■ EXERCISE SET:
1. The page text about Qingdao names several things the city is best known for. List them all.
2. Carry on the page text about Qingdao from its last sentence.

The last tattered remnants of the Cuban nuclear program.
22 December 2012
Qingdao is a modern port city, situated roughly 550km south of Beijing on China’s east coast. The city is best known for its Yellow Sea port and Olympic sailing village; for its thriving business and commercial sector; and no less for the beauty of Qingdao’s largest landmarks: the mountains Fushan and Laoshan. Qingdao also has something of a reputation for fine breweries, a local tradition started by the German colonists who settled here in 1898. They renamed the city ‘Tsingtao’ and built a picturesque Bavarian Quarter, lined with catholic churches and colonial mansions.
The Germans left more than just churches and breweries in their wake, however. In an effort to defend this important strategic outpost against the British fleet stationed in the Pacific, the colonists turned their attention to Mount Fushan: transforming the mountain into a vast, hidden weapon.

■ DATASET:
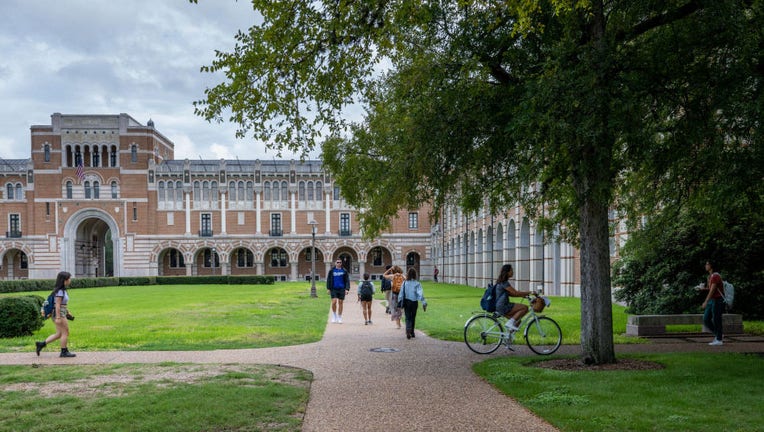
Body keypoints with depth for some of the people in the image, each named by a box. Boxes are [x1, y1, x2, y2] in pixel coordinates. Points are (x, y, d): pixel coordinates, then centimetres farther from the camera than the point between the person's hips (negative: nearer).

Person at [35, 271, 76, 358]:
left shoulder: (63, 290, 13)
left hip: (62, 314, 10)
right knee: (65, 333, 0)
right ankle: (64, 352, 8)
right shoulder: (60, 291, -16)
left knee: (59, 334, 15)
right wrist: (58, 317, -22)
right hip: (60, 314, -10)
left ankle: (41, 344, 17)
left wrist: (68, 312, 23)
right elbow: (57, 305, -20)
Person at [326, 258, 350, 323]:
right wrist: (328, 288, -1)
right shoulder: (331, 271, 4)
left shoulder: (344, 271, 4)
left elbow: (347, 281, 3)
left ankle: (339, 318, 14)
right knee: (334, 302, -12)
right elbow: (328, 280, 6)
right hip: (334, 289, -1)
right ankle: (334, 316, 9)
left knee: (340, 303, 4)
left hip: (341, 289, 1)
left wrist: (347, 289, -7)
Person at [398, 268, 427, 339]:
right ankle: (412, 332, 27)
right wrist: (424, 303, -15)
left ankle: (408, 331, -23)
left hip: (406, 302, 0)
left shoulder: (405, 283, -4)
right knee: (413, 317, 17)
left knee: (408, 317, 2)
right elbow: (420, 294, -15)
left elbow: (401, 294, -2)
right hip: (414, 302, 0)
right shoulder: (417, 284, -8)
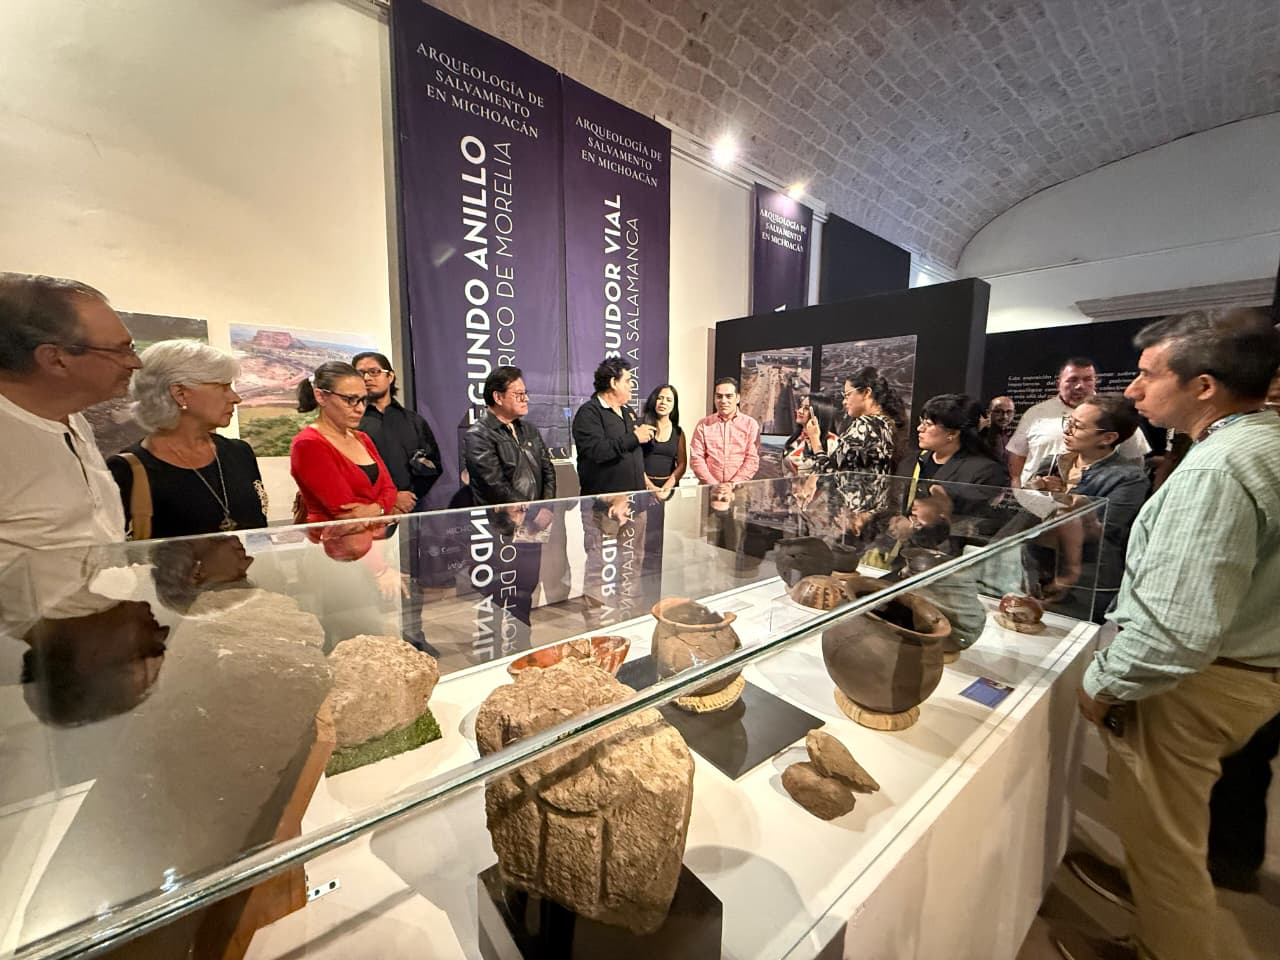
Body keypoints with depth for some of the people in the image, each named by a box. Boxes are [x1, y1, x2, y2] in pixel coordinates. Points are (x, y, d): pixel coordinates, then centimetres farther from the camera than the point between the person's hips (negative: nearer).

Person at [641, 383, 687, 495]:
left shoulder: (678, 432, 7)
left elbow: (682, 464, 4)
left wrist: (666, 488, -9)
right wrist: (650, 486, -14)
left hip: (669, 487, 2)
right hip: (644, 485, -2)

■ SOLVED TASKS:
1.
- Its Yellow Sea port
- Its Olympic sailing village
- Its thriving business and commercial sector
- The beauty of its largest landmarks, the mountains Fushan and Laoshan

2.
Over the Misty Mountains
I had no idea what sort of opportunities for urban exploration China might provide, and so I went with an open mind. As it turns out, and particularly along the populous east coast, I was surprised to find somewhat limited possibilities on offer; largely due to China’s rapid rate of development.
Buildings don’t stay empty for long in Chinese cities, as there are always more families looking to move in… and wealthy developers with the means to make it happen.
There are construction sites aplenty but most of these are inhabited by teams of labourers, often shipped in from rural areas. During the few hours when work ceases, it’s common for workers to live in crude on-site camps – rendering most construction sites near impossible to infiltrate.
It’s not until you head away from the population centres that you begin to find the hidden treasures of China.
While visiting Qingdao, I started hearing rumours about forgotten German bunkers. Most of these reports were vague and inconclusive – a mysterious spy hole in a cliff face, a friend of a friend who had stumbled across a hidden tunnel entrance – but given the city’s history and significance, the stories made sense.
And so it was that two of us set out from the city, hiking up the rocky slopes of Mount Fushan. The tunnel entrance we had heard about would take a few hours to reach, situated on the other side of the main peak.
Just as we began our ascent towards the aptly-named ‘Dragonback Ridge’ however, we were hit by a torrential storm; hard, driving rain and dangerous crosswinds, accompanied by a heavy fog.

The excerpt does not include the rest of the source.